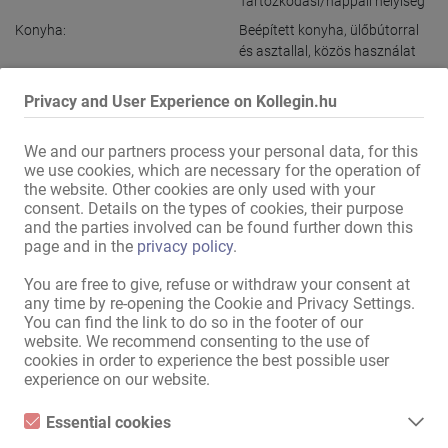
Tartózkodási/nappali helyiség
Konyha:
Beépített konyha
,
ülőbútorral
és asztallal
,
közös használat
Fürdőszoba:
Zuhanyzó
,
közös használat
,
Privacy and User Experience on Kollegin.hu
Kád
Női parkolóhely:
rendelkezésre áll
We and our partners process your personal data, for this
Parkolás:
a közelben
we use cookies, which are necessary for the operation of
the website. Other cookies are only used with your
Fekvés:
vidéki terület
consent. Details on the types of cookies, their purpose
közvetlen környezetében:
Buszmegálló
,
Villamosmegálló
,
and the parties involved can be found further down this
Manikűrös
page and in the
privacy policy
.
A közelben (kb. 10 perc
Gyógyszertár
,
Élelmiszerüzlet
,
You are free to give, refuse or withdraw your consent at
gyaloglásra):
Kioszk
,
Manikűrös
,
Szolárium
,
any time by re-opening the Cookie and Privacy Settings.
Kávézó
,
Benzinkút
You can find the link to do so in the footer of our
website. We recommend consenting to the use of
cookies in order to experience the best possible user
Összes információ megjelenítése
experience on our website.
Essential cookies
Sziasztok Hölgyeim!

Essential cookies are all cookies necessary for the operation of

**Work instructions**
Any pictures above are to be left out. Retype the rest of the records exactly.

**Solved exercise**
Tartózkodási/nappali helyiség
Konyha:
Beépített konyha
,
ülőbútorral
és asztallal
,
közös használat
Fürdőszoba:
Zuhanyzó
,
közös használat
,
Privacy and User Experience on Kollegin.hu
Kád
Női parkolóhely:
rendelkezésre áll
We and our partners process your personal data, for this
Parkolás:
a közelben
we use cookies, which are necessary for the operation of
the website. Other cookies are only used with your
Fekvés:
vidéki terület
consent. Details on the types of cookies, their purpose
közvetlen környezetében:
Buszmegálló
,
Villamosmegálló
,
and the parties involved can be found further down this
Manikűrös
page and in the
privacy policy
.
A közelben (kb. 10 perc
Gyógyszertár
,
Élelmiszerüzlet
,
You are free to give, refuse or withdraw your consent at
gyaloglásra):
Kioszk
,
Manikűrös
,
Szolárium
,
any time by re-opening the Cookie and Privacy Settings.
Kávézó
,
Benzinkút
You can find the link to do so in the footer of our
website. We recommend consenting to the use of
cookies in order to experience the best possible user
Összes információ megjelenítése
experience on our website.
Essential cookies
Sziasztok Hölgyeim!

Essential cookies are all cookies necessary for the operation of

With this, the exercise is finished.